Il cuore dell'accordo e' un meccanismo di informazione e consultazione preventiva: l'azienda si impegna a coinvolgere i sindacati in anticipo sui progetti che introducono sistemi di intelligenza artificiale, prima che vengano messi in produzione. Attorno a questo perno ruotano gli altri capitoli:

  • Formazione e sviluppo delle competenze, per accompagnare i lavoratori nella transizione tecnologica invece di lasciarli indietro;
  • un confronto strutturato sugli impatti occupazionali e professionali dei nuovi strumenti;
  • tutele su sicurezza e protezione dei dati, con trasparenza sulle decisioni che coinvolgono i sistemi automatici;
  • l'istituzione di un comitato paritetico dedicato all'evoluzione tecnologica e all'IA, con rappresentanti dell'azienda e dei sindacati.

Il filo conduttore, spiegano le organizzazioni firmatarie, e' che il progresso tecnologico va governato attraverso il dialogo sociale e la partecipazione, in modo che l'IA diventi "una leva di crescita professionale e di miglioramento delle condizioni di lavoro, non un semplice strumento di automazione". Un punto qualificante e' l'impegno a garantire che i sistemi automatici restino di supporto alle decisioni e non le sostituiscano nei passaggi che riguardano le persone.

L'accordo prevede consultazione preventiva sui progetti IA e un comitato paritetico. Immagine: Pexels.

Perche' conta anche fuori da Enel

L'intesa arriva in una fase in cui la regolamentazione europea sull'IA sta entrando nel vivo: dal 2 agosto 2026 diventano applicabili molti degli obblighi dell'AI Act, incluse le regole di trasparenza sui contenuti generati dai sistemi. Ma il regolamento europeo disciplina i sistemi e i loro fornitori, non il modo in cui l'automazione ricade sui posti di lavoro dentro le singole aziende. Quel terreno, in Italia, resta materia di contrattazione — ed e' esattamente lo spazio che l'accordo Enel prova a occupare, anticipando una questione che il legislatore non copre in dettaglio.

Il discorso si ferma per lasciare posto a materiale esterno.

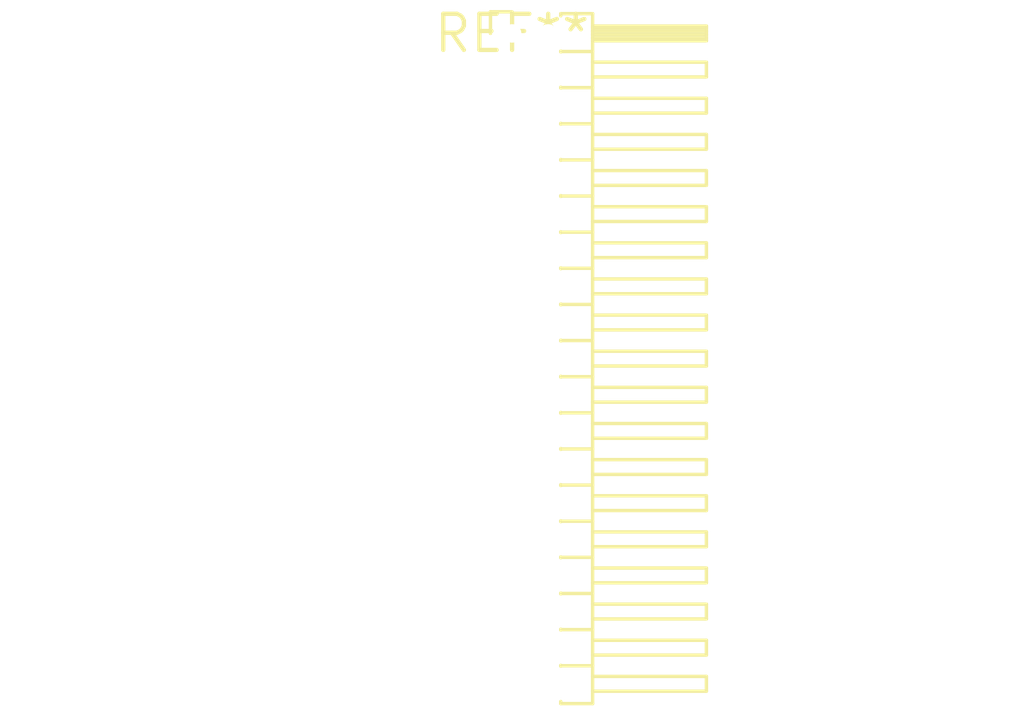
<source format=kicad_pcb>
(kicad_pcb (version 20240108) (generator pcbnew)

  (general
    (thickness 1.6)
  )

  (paper "A4")
  (layers
    (0 "F.Cu" signal)
    (31 "B.Cu" signal)
    (32 "B.Adhes" user "B.Adhesive")
    (33 "F.Adhes" user "F.Adhesive")
    (34 "B.Paste" user)
    (35 "F.Paste" user)
    (36 "B.SilkS" user "B.Silkscreen")
    (37 "F.SilkS" user "F.Silkscreen")
    (38 "B.Mask" user)
    (39 "F.Mask" user)
    (40 "Dwgs.User" user "User.Drawings")
    (41 "Cmts.User" user "User.Comments")
    (42 "Eco1.User" user "User.Eco1")
    (43 "Eco2.User" user "User.Eco2")
    (44 "Edge.Cuts" user)
    (45 "Margin" user)
    (46 "B.CrtYd" user "B.Courtyard")
    (47 "F.CrtYd" user "F.Courtyard")
    (48 "B.Fab" user)
    (49 "F.Fab" user)
    (50 "User.1" user)
    (51 "User.2" user)
    (52 "User.3" user)
    (53 "User.4" user)
    (54 "User.5" user)
    (55 "User.6" user)
    (56 "User.7" user)
    (57 "User.8" user)
    (58 "User.9" user)
  )

  (setup
    (pad_to_mask_clearance 0)
    (pcbplotparams
      (layerselection 0x00010fc_ffffffff)
      (plot_on_all_layers_selection 0x0000000_00000000)
      (disableapertmacros false)
      (usegerberextensions false)
      (usegerberattributes false)
      (usegerberadvancedattributes false)
      (creategerberjobfile false)
      (dashed_line_dash_ratio 12.000000)
      (dashed_line_gap_ratio 3.000000)
      (svgprecision 4)
      (plotframeref false)
      (viasonmask false)
      (mode 1)
      (useauxorigin false)
      (hpglpennumber 1)
      (hpglpenspeed 20)
      (hpglpendiameter 15.000000)
      (dxfpolygonmode false)
      (dxfimperialunits false)
      (dxfusepcbnewfont false)
      (psnegative false)
      (psa4output false)
      (plotreference false)
      (plotvalue false)
      (plotinvisibletext false)
      (sketchpadsonfab false)
      (subtractmaskfromsilk false)
      (outputformat 1)
      (mirror false)
      (drillshape 1)
      (scaleselection 1)
      (outputdirectory "")
    )
  )

  (net 0 "")

  (footprint "PinHeader_2x19_P1.27mm_Horizontal" (layer "F.Cu") (at 0 0))

)

</source>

La questione occupazionale non e' astratta. Le stime sulla diffusione dell'IA nel lavoro italiano parlano di quasi un lavoratore su due che gia' usa in qualche forma strumenti di intelligenza artificiale nelle attivita' quotidiane, a fronte di poche imprese che hanno progetti strutturati. In questo scarto tra uso individuale diffuso e governance aziendale ancora immatura si inserisce il valore di un accordo che prova a dare una cornice condivisa.

La vera prova: i primi progetti al tavolo

Per i sindacati si tratta di un "passo avanti importante" e di un modello replicabile: un'azienda pubblica di primo piano che accetta di negoziare l'introduzione dell'IA invece di calarla dall'alto. Per Enel, il vantaggio e' evitare il conflitto e costruire consenso attorno a una trasformazione che, in ogni caso, avanzera'. Resta da vedere quanto il comitato paritetico riuscira' a incidere sulle scelte concrete: la vera prova dell'accordo non e' il testo, ma i primi progetti IA che verranno portati al tavolo nei prossimi mesi e il modo in cui verranno gestiti eventuali esuberi o riqualificazioni. Se il modello funzionera', e' facile immaginare che altre grandi aziende italiane seguano la stessa strada.